# Derivative of a determinant

• Aug 27th 2009, 10:00 PM
altave86
Derivative of a determinant
Which is a formula for calculating the derivative of a determinant with respect to one of its elements? How do I prove this?
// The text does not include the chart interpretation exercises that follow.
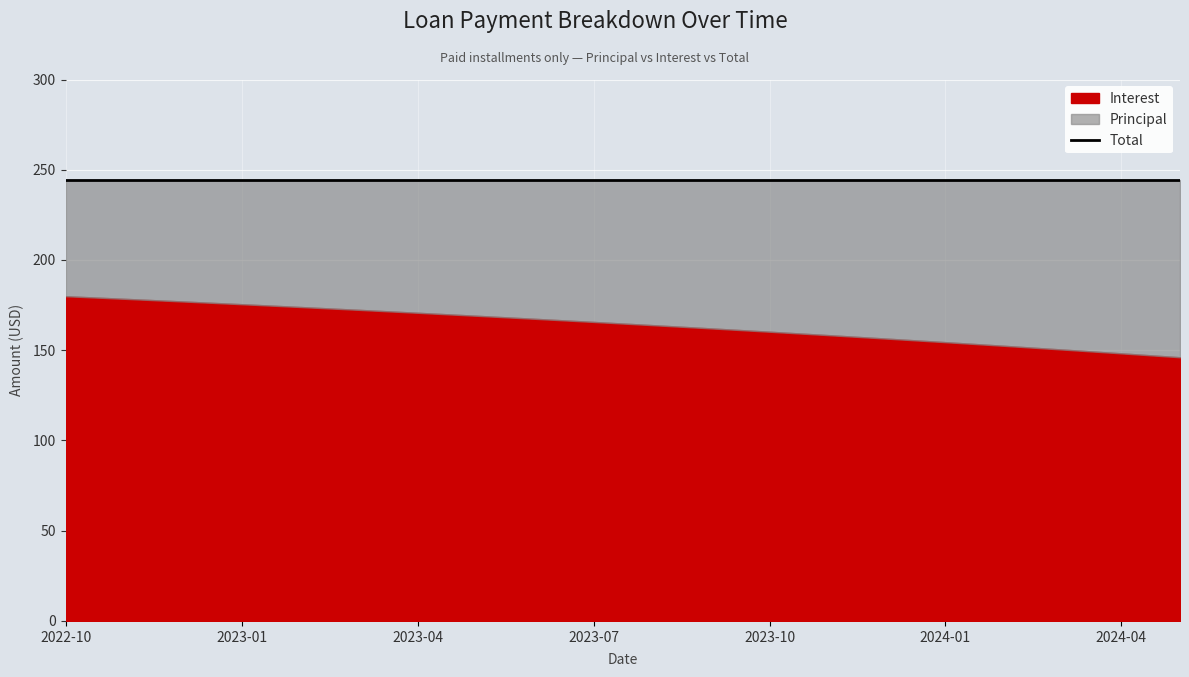

True or false: Interest and Total intersect in this chart.

False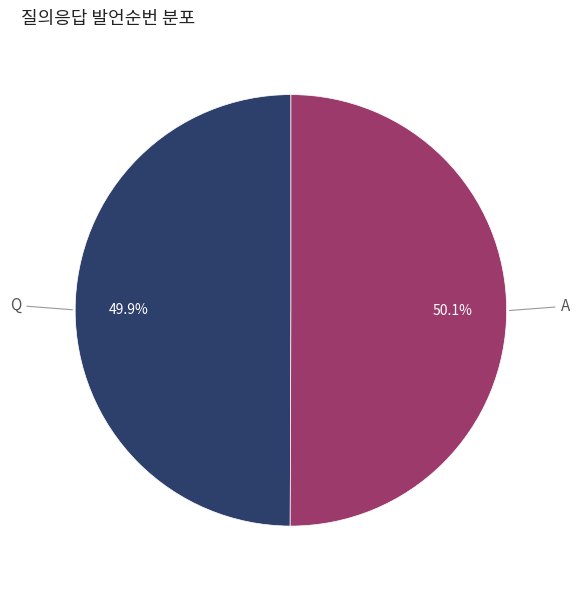

Is there a majority slice in this chart?

Yes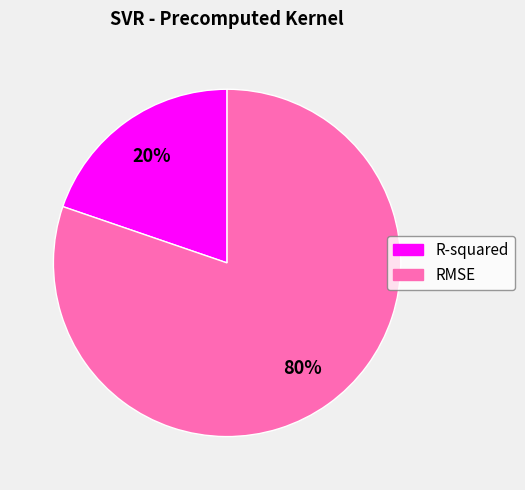

Which slice represents more than half of the pie?

RMSE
I know the result has something to do with the inverse, but I can't just quite grasp the proof and can't find it anywhere
• Aug 27th 2009, 11:47 PM
red_dog
Let $\displaystyle D(x)=\begin{vmatrix}f_{11}(x) & f_{22}(x) & \dots & f_{1n}(x)\\f_{21}(x) & f_{22}(x) & \ldots & f_{2n}(x)\\\ldots & \ldots & \ldots & \ldots\\f_{i1}(x) & f_{i2}(x) & \ldots & f_{in}(x)\\\ldots & \ldots & \ldots & \ldots\\f_{n1}(x) & f_{n2}(x) & \ldots & f_{nn}(x)\end{vmatrix}$

Then

$\displaystyle D'(x)=\sum_{i=1}^n\begin{vmatrix}f_{11}(x) & f_{22}(x) & \dots & f_{1n}(x)\\f_{21}(x) & f_{22}(x) & \ldots & f_{2n}(x)\\\ldots & \ldots & \ldots & \ldots\\f_{i1}'(x) & f_{i2}'(x) & \ldots & f_{in}'(x)\\\ldots & \ldots & \ldots & \ldots\\f_{n1}(x) & f_{n2}(x) & \ldots & f_{nn}(x)\end{vmatrix}$
• Aug 28th 2009, 03:56 AM
halbard
If $\displaystyle \mathbf A$ is an invertible matrix which depends on a real parameter $\displaystyle t$, and if $\displaystyle \frac{\mathrm d\mathbf A}{\mathrm dt}$ exists, then

$\displaystyle \frac{\mathrm d}{\mathrm dt}(\det\mathbf A)=(\det\mathbf A)\mathop{\textrm{tr}}\biggl(\frac{\mathrm d\mathbf A}{\mathrm dt}\mathbf A^{-1}\biggr)$, where $\displaystyle \mathop{\textrm{tr}}(\mathbf B)$ is the trace of $\displaystyle \mathbf B$.

I have discovered a truly marvellous proof of the above statement, which unfortunately my brain is too small to contain.